En cas d’acceptation des accords bilatéraux entre la Suisse et l’Union européenne – lesquels accords méritent par ailleurs une discussion ne faisant pas l’objet de ce courrier –, les cantons opposés devraient faire sécession pour former une nouvelle confédération, estiment Ueli Maurer, ex-conseiller fédéral, et Toni Brunner, ex-président du Schweizerische Volkspartei – dénommé en Suisse romande, sans doute par antiphrase, Union démocratique du Centre (SVP-UDC).
Réagissant à cette proposition, le président de l’UDC vaudoise, Sylvain Freymond estime que ces déclarations relèvent de la «plaisanterie».
Rien de plus erroné. M. Freymond a en effet de sérieuses lacunes tant en matière d’histoire suisse que de celle de son parti.

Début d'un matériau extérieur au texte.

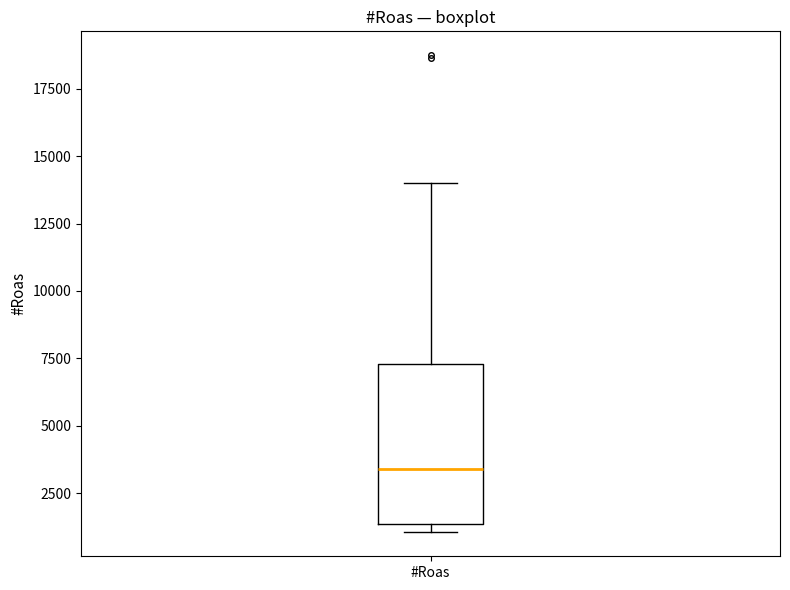

Read this box plot against the y-axis: the position of the median line, the range covered by the box, and the ends of both whiskers. The values are not printed on the chart, so give them approximately, as read against the axis.

median 3500, box 1500 to 7500, whiskers 1000 to 14000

Il y a déjà plusieurs années, une proposition similaire avait été formulée par les sections SVP-UDC des cantons de Suisse centrale. Il ne s’agit donc pas d’une «blague poussée à l’extrême». Il en existe deux versions antérieures très sérieuses, même si les événements historiques les ont fait tourner en eau de boudin…
En 1798, après la chute de l’ancienne Confédération, le général Brune commandant l’armée française d’Helvétie – avait suggéré de diviser la Suisse en trois entités: la République helvétique (Plateau suisse) et rhodanique (Suisse romande, Oberland bernois et Tessin), ainsi que la Tellgovie (Suisse centrale et Grisons).

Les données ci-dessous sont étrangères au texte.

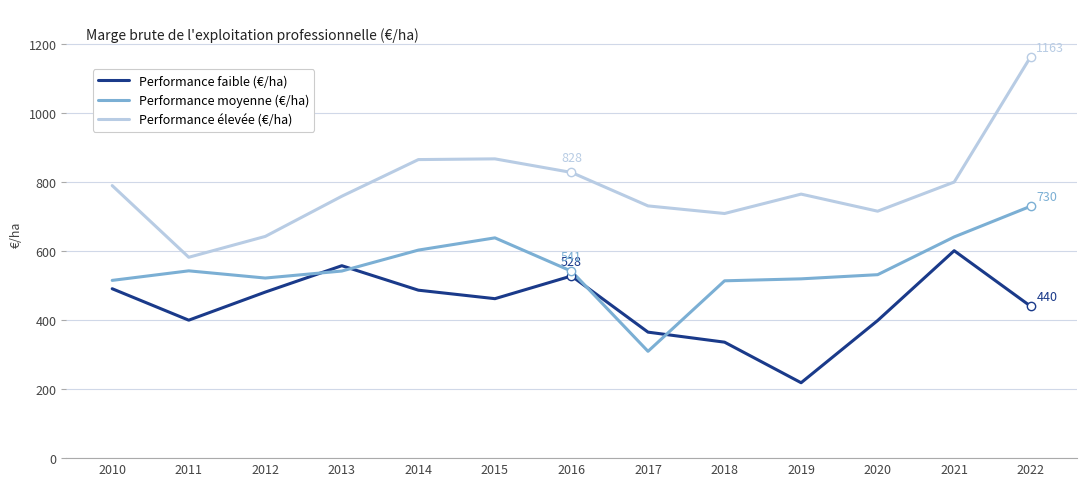

List the series in order of their overall mean, highest first.

Performance élevée (€/ha), Performance moyenne (€/ha), Performance faible (€/ha)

Dans son article fort documenté, «Helvétique (République)» du Dictionnaire historique et biographique de la Suisse (DHBS), l’historien bernois Alfred Rufer (1885-1970) relevait que la proposition du général Brune suscita une levée de boucliers en faveur de l’unité helvétique.
Un demi-siècle plus tard, à la veille de la guerre du Sonderbund (1847), Konstantin Siegwart-Müller (chef du gouvernement conservateur-catholique lucernois) avait suggéré un vaste remaniement parcellaire de la Suisse, en cas de victoire de cette alliance séparée, opposée à la révision du Pacte ultra-fédéraliste de 1815: les autres cantons auraient été encerclés par les territoires (anciens et nouveaux) du Sonderbund.
Entre les ténors décatis du SVP-UDC et les défunts pontes du Sonderbund, que voilà donc d’étranges patriotes! Car les ténors mentionnés et leurs coreligionnaires se posent ordinairement chaque 1er août en valeureux défenseurs de la patrie – qu’ils sont prêts à charcuter en fonction de leurs intérêts politiques… Faudra-t-il ressusciter le général Dufour pour les remettre au pas, comme ce fut le cas en 1847?